(Collection entries)

--------------------------------

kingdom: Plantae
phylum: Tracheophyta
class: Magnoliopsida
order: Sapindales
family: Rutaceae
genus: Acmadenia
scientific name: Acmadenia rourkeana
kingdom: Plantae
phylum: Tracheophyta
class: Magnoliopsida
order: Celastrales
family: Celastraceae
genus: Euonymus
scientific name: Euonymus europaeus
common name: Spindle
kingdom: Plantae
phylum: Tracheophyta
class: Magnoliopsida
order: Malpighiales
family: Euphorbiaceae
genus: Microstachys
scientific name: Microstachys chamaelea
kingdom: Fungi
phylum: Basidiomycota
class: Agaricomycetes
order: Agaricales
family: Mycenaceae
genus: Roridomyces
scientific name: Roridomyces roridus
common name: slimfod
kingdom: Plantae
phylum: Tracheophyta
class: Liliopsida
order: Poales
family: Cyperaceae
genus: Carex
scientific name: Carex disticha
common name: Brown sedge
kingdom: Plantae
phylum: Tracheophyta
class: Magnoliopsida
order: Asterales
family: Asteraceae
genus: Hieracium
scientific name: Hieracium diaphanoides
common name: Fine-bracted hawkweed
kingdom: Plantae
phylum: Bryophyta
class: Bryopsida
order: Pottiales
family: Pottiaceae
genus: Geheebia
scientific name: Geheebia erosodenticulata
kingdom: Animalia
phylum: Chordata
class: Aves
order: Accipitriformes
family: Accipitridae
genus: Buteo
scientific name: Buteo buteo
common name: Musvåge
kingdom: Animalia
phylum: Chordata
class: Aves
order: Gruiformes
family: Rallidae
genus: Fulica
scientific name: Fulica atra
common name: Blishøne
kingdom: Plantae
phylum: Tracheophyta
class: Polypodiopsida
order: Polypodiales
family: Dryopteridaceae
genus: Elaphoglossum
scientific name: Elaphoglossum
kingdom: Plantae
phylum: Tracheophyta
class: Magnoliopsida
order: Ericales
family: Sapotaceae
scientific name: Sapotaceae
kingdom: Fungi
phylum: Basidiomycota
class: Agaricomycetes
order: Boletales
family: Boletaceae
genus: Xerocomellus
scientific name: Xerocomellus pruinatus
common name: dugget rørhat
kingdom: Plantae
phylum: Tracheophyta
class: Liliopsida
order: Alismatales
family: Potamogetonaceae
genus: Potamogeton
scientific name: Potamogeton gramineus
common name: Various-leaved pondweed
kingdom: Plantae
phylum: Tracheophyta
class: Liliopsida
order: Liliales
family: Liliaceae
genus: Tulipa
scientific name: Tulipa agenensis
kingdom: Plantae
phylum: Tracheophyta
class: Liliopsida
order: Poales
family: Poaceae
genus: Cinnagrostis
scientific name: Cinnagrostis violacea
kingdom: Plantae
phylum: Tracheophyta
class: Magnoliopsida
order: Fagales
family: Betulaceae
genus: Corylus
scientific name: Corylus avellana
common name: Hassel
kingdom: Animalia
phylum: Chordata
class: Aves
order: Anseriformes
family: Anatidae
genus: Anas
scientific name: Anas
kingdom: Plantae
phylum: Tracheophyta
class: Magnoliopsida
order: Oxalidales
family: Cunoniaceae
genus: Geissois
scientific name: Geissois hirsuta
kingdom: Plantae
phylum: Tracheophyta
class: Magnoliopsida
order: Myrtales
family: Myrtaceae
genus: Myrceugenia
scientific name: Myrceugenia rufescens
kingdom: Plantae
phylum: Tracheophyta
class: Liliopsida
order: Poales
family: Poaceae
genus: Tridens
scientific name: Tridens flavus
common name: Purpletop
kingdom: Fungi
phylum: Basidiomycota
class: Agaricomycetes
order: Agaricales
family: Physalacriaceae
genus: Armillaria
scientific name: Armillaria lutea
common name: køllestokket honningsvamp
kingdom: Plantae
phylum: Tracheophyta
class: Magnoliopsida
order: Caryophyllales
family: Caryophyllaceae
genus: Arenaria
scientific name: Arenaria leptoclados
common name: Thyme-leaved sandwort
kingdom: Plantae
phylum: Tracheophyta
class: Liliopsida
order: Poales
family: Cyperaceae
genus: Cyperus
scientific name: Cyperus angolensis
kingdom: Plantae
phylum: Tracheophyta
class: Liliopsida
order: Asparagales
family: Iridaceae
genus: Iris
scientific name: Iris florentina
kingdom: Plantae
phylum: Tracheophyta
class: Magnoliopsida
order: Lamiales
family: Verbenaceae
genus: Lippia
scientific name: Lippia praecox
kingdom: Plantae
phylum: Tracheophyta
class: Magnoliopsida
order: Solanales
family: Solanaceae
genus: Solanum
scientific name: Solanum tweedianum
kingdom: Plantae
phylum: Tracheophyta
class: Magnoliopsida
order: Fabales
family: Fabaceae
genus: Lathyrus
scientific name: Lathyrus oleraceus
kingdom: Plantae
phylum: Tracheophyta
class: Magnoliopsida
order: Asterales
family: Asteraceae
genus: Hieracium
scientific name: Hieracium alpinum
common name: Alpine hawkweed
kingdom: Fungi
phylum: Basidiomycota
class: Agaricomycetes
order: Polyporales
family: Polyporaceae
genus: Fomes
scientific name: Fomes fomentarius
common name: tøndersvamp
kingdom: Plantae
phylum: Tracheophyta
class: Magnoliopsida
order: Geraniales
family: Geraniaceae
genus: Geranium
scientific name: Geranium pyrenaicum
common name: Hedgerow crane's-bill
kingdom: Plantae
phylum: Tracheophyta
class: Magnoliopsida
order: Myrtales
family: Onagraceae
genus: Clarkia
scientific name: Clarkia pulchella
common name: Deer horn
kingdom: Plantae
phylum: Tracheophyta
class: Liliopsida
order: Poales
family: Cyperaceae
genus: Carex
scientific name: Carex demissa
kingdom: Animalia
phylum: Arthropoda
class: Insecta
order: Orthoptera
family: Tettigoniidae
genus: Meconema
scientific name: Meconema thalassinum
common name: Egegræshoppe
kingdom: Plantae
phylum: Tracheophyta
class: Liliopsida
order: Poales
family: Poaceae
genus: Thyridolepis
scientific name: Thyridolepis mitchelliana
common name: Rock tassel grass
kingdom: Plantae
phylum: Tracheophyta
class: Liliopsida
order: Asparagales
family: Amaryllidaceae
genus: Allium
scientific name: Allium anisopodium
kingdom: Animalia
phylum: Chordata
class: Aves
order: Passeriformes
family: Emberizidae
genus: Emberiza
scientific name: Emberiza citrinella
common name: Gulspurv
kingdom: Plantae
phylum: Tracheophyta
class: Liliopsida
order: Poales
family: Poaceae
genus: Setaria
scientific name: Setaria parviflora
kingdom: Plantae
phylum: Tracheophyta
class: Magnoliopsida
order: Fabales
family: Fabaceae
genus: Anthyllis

--------------------------------

Exercise goal:
Show every line of the records that contains the string "Hieracium".

Task result:
genus: Hieracium
scientific name: Hieracium diaphanoides
genus: Hieracium
scientific name: Hieracium alpinum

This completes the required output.